Assumere una consapevolezza diffusa della direzione pericolosa che stiamo percorrendo, richiederà un impegno collettivo per superare la disinformazione, costruire una visione comune del futuro e riconquistare la fiducia nella scienza e nelle istituzioni democratiche. Solo attraverso un dialogo aperto e inclusivo, basato sulla ricerca della verità e del bene comune, potremo sperare di affrontare con successo le sfide della sostenibilità e del cambiamento climatico, preservando il nostro pianeta per le prossime generazioni.
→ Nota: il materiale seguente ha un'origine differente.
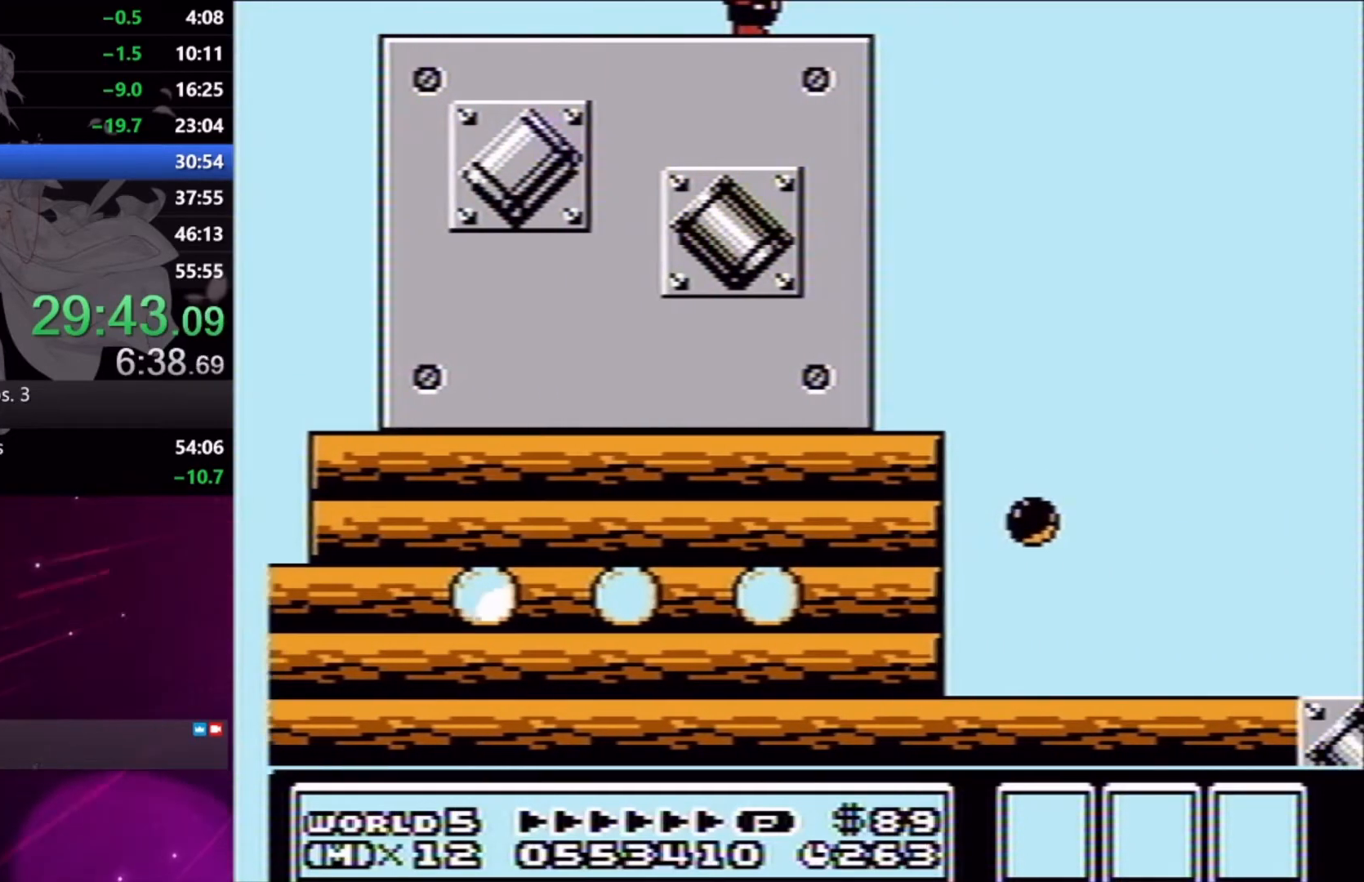
{"buttons": ["X", "DPAD_LEFT"], "right_stick": "center", "events": [[33, "DPAD_LEFT", "down"], [67, "X", "down"]]}
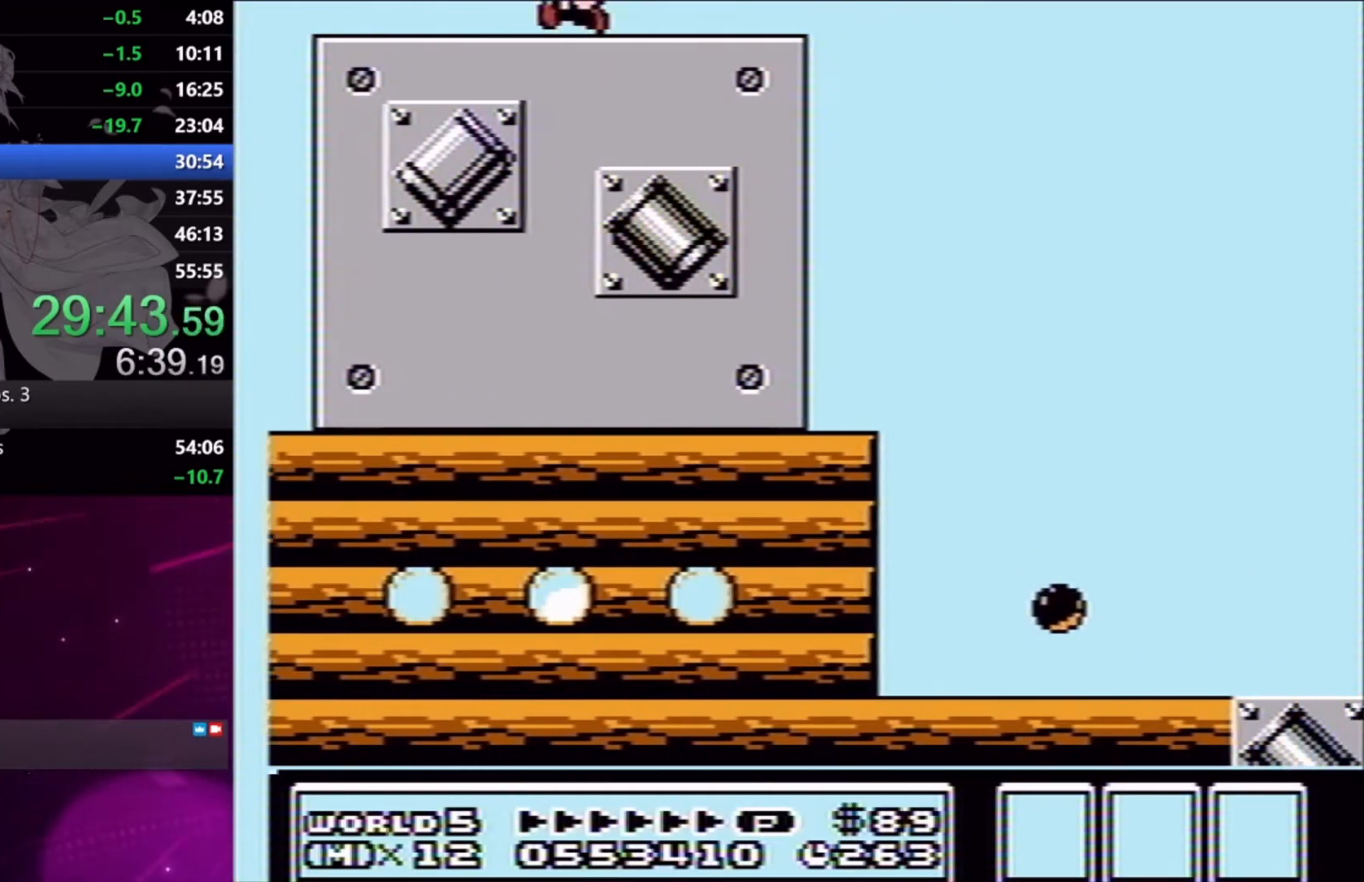
{"buttons": ["X", "DPAD_LEFT"], "right_stick": "center", "events": []}
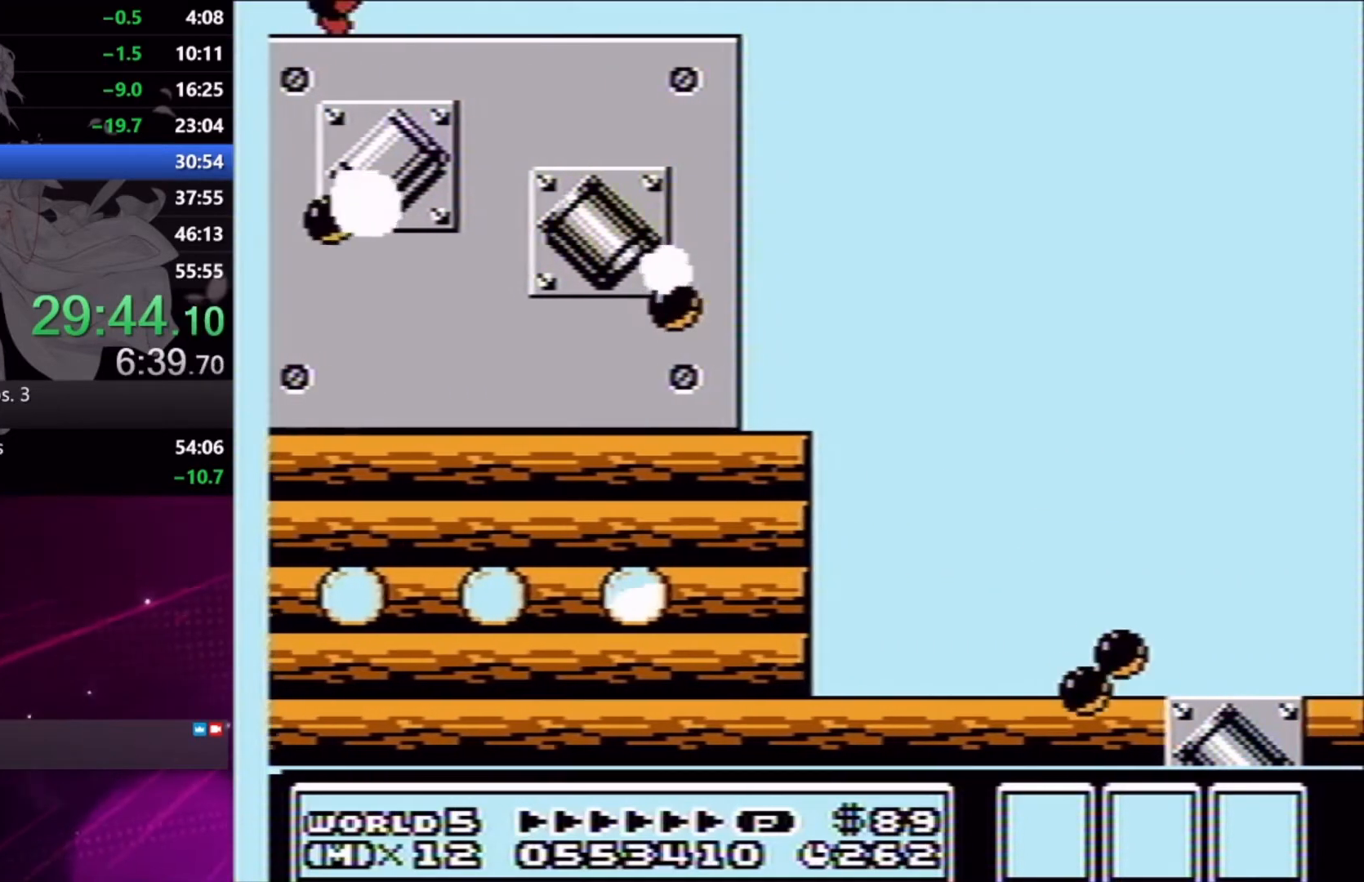
{"buttons": ["X", "DPAD_LEFT"], "right_stick": "center", "events": []}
Uno degli elementi chiave di questa trasformazione è rappresentato dalla necessità di adottare un approccio circolare nell’economia, che mira a ridurre al minimo lo spreco di risorse e a massimizzare il riutilizzo dei materiali. Questa visione, che si basa sul principio della circolarità e attribuisce alla dottrina ecologica un approccio etico “transdisciplinare che vede le economie umane e gli ecosistemi naturali come interdipendenti e co-evolventi, sia inter-temporalmente che spazialmente” (Gallegati, Ardeni, 2024), non solo riduce l’impatto ambientale delle nostre attività, ma può anche contribuire a ridurre le disuguaglianze e a promuovere una maggiore equità sociale. Tuttavia, per realizzare pienamente il potenziale della transizione, è necessario affrontare una serie di sfide e ostacoli. Una di queste è rappresentato dalla mancata trasformazione da consumatori a cittadini consapevoli, pronti ad affrontare i problemi collettivamente anziché individualmente. La sopravvivenza di questo modello di crescita dipende dalla nostra capacità di disobbedienza, dall’essere pronti a sfidare lo status quo e a lavorare insieme per creare un futuro migliore.
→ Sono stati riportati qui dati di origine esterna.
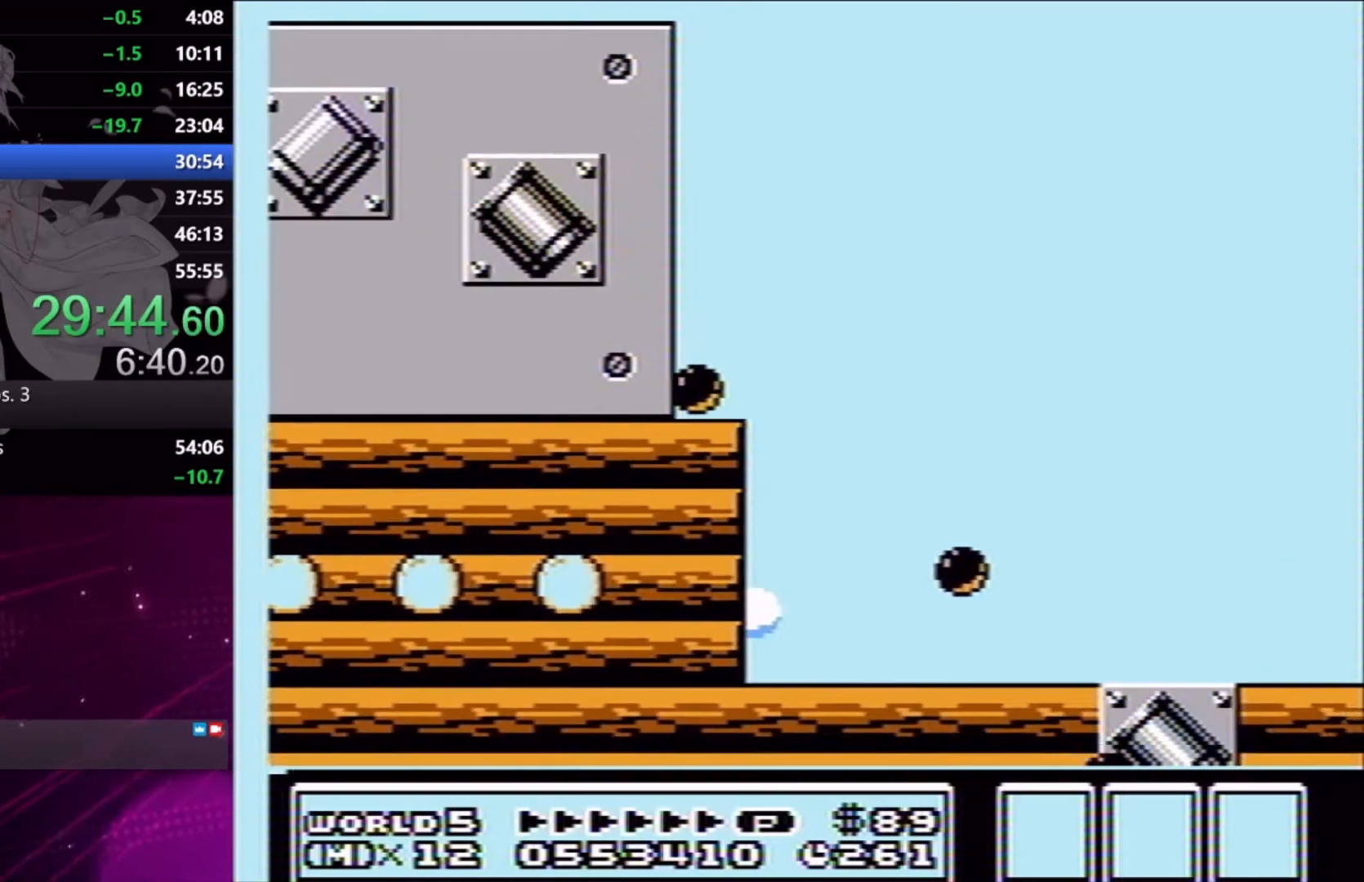
{"buttons": ["X", "DPAD_LEFT"], "right_stick": "center", "events": []}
È fondamentale riconoscere i limiti e le contraddizioni del sistema capitalistico di stampo neoliberista mainstream. Sebbene esso abbia consentito il benessere materiale a molti, ha anche generato una serie di problemi, tra cui una crescita irregolare, profonde disuguaglianze e il degrado dell’ambiente. La separazione tra crescita del reddito e dell’occupazione, unita alla disoccupazione tecnologica, sta generando una crisi del lavoro che richiede soluzioni innovative e politiche coraggiose.

È qui che entra in gioco il ruolo della politica. La robotizzazione, l’intelligenza artificiale e il progresso tecnologico in generale offrono opportunità uniche per ridefinire il nostro sistema economico e sociale. L’introduzione di un reddito universale di base potrebbe contribuire a ridurre la povertà e le disuguaglianze, sostenendo nel contempo la domanda e lo sviluppo economico. Tuttavia, per realizzare questo obiettivo, è necessario un forte impegno politico e una visione chiara del futuro. In conclusione, la transizione verso un’economia circolare e sostenibile rappresenta una sfida significativa, ma anche un’opportunità unica per ridefinire il nostro modo di vivere e di organizzare la società. Per realizzare questo obiettivo, è necessario un impegno collettivo e una visione politica chiara, che ponga al centro il benessere delle persone e la salvaguardia del pianeta. Solo attraverso un’azione coordinata e determinata possiamo sperare di affrontare con successo le sfide del nostro tempo e di costruire un futuro migliore per tutti.